Figure 2 is a flowchart of stop-the-world tracing collector. First it suspends all application threads; then it switches all objects to color white; and then it scans all objects, determines root objects by their positive value of lock-counter, marks them as black; after or at the same time, it starts traversal from these root objects, marks reachable objects as black; finally, when all root objects and its descendants have been traced and marked black, it resumes application threads, and reclaims those white objects.

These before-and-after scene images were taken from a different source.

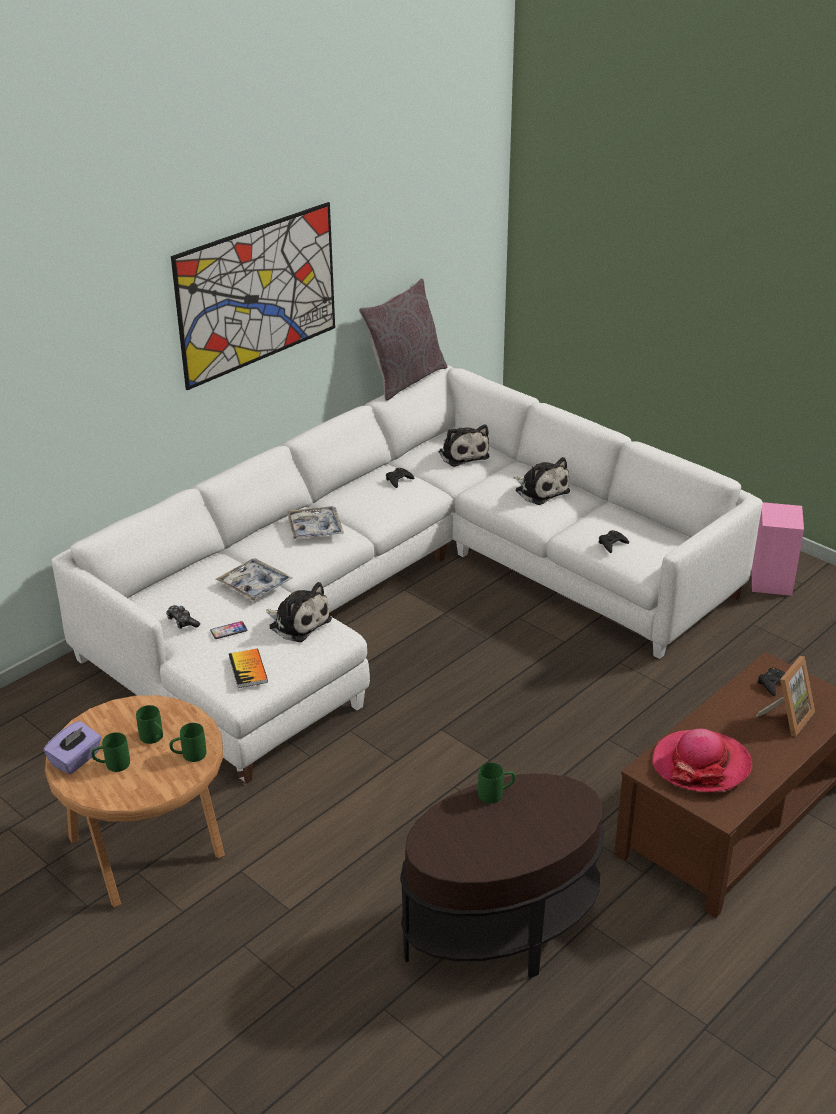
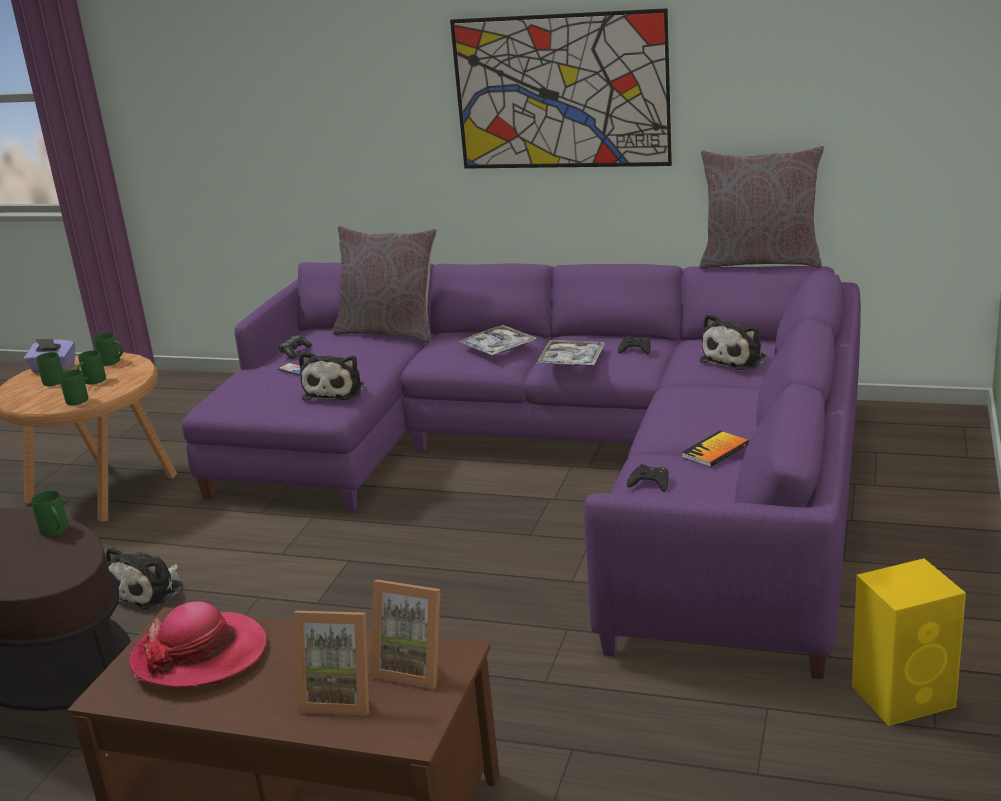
camera: 65 degrees right, 10 degrees down
(113, 718) = (113, 362): none -> green mug
(199, 566) = (389, 332): none -> grey pillow
(248, 669) = (244, 395): book -> book (715, 451)
(254, 585) = (376, 357): tray -> tray (571, 361)
(401, 591) = (565, 466): white sofa -> purple sofa
(540, 490) = (718, 415): plush toy -> plush toy (150, 591)
(771, 580) = (905, 696): pink speaker -> yellow speaker
(773, 684) = (414, 667): black game controller -> picture frame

The system can immediately suspend all application threads and start tracing garbage collection. There is no need to wait for them to enter GC-Safe state, because the application is always in GC-Safe state. The reference counters' increment and decrement operations are atomic, thus at any time an object has only two possible state, with a non-zero lock-counter or with a zero one. With correct increment and decrement logical operation ordering (i.e. create new reference before drop the old one, more details are discussed in following sections), an object is always in correct state. There is no transition inconsistency, and the garbage collector can always obtain a correct and consistent state of the reference relationship. Therefore, all application codes are always in GC-Safe state, and garbage collection can start at any place.
Because there is no root-set scanning, the root-set can keep changing while concurrent garbage collection is in process. This will be explained in Section 5 addressing concurrent garbage collection.
This "stop-the-world" collector can perform accurate garbage collection in an uncooperative language environment. In the following sections we will address the questions how we remove a significant amount of RC operations and costs, provide deterministic reclamation, build a concurrent pause-less collector and other issues.